Current installation specs and numbers
- Dell R720 servers
- 2 x CPU sockets with total 24 cores (12 physical cores and hyperthreading).
- 32GB of RAM
- 6 x 600GB SAS 10K Drives
- 2 x 2TB SATA (for backup)
- 2 x 1GB/sec NICs (for redundancy)
- Currently about 10TB of data in the cluster
- Average write latency: 0.8 ms/op (min 0.5 ms/op, max: 2.5 ms/op)
- Average read latency: 23 ms/op (min: 11.7 ms/op, max: 40 ms/op)
Development and testing environment
Although setting up a
local cluster for development and testing is relatively easy, it
nevertheless has some pitfalls: how do you clear up data between
tests? how do you allow developers to work without Cassandra at all?

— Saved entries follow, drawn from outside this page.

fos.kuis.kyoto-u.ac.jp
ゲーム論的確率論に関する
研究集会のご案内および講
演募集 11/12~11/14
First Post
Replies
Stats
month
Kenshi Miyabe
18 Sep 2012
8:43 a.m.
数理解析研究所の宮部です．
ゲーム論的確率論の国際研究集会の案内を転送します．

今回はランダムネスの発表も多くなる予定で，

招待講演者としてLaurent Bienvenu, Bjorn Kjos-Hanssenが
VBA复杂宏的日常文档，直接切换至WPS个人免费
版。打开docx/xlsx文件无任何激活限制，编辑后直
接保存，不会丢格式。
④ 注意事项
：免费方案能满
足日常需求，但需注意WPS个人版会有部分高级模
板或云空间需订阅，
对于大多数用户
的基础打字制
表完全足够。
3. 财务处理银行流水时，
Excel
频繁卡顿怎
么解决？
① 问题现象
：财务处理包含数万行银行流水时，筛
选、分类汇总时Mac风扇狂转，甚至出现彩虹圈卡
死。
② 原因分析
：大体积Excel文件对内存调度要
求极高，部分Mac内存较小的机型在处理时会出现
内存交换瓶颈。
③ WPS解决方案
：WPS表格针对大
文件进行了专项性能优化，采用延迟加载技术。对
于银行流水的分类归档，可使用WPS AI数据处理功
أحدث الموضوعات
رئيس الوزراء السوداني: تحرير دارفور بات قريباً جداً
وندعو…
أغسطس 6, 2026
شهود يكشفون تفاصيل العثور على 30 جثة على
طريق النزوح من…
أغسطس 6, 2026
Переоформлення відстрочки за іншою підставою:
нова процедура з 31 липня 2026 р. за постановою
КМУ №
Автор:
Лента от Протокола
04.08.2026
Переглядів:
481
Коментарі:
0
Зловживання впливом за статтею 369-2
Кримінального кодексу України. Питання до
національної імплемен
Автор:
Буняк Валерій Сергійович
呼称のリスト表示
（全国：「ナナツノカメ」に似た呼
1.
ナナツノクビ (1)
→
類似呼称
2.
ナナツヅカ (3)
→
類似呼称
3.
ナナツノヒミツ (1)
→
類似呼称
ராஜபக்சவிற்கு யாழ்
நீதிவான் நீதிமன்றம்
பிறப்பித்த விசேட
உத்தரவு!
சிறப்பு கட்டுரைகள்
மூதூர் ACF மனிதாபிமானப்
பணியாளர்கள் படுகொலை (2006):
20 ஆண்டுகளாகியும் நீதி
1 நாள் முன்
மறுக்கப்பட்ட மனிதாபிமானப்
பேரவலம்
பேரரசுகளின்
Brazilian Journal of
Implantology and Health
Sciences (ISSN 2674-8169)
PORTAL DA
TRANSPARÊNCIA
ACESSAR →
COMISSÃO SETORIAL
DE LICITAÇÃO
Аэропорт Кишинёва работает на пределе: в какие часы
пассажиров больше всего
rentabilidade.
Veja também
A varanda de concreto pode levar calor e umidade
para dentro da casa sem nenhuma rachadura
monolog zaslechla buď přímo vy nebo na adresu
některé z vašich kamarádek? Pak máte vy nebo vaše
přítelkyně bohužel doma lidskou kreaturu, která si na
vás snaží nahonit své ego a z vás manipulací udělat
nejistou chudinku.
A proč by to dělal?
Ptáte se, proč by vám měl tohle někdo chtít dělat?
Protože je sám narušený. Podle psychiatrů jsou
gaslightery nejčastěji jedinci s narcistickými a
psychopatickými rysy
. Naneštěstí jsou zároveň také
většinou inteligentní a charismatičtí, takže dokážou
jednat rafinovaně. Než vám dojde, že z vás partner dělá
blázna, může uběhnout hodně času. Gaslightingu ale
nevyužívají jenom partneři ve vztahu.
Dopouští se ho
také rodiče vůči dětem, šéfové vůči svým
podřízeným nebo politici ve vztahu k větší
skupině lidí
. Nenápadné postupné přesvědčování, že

what about QA and staging? Currently, our tests run on both an
embedded server and a dev cluster; there is a separate cluster for
staging; and the application can be configured to be loaded w/o
Cassandra at all.
Lesson #8: as
always, dev-ops are tedious, time consuming tasks that must be
accounted for in any effort-estimation
Transitioning to Cassandra
Due to risk management,
we didn’t want to transition our tracking application all at once
from MySQL to Cassandra. The path chosen was to:
- have the data written both to Cassandra and to MySQL but read-off only from MySQL, just to see how the cluster performs. Then,
- gradually move application servers to read from Cassandra, all the time continuing to write to MySQL in case we needed to backtrack (which indeed we needed, more than once). And finally,
- Stop using MySQL for tracking.
We obviously also had
to migrate old data from MySQL to Cassandra - we wrote a dedicated
process for this. The only down-side of this play-it-safe approach is
that being able to easily “switch back to MySQL” can create a
negative incentive to move forward in the face of obstacles.
Lesson #9: keep
the old data around - you’ll probably need it.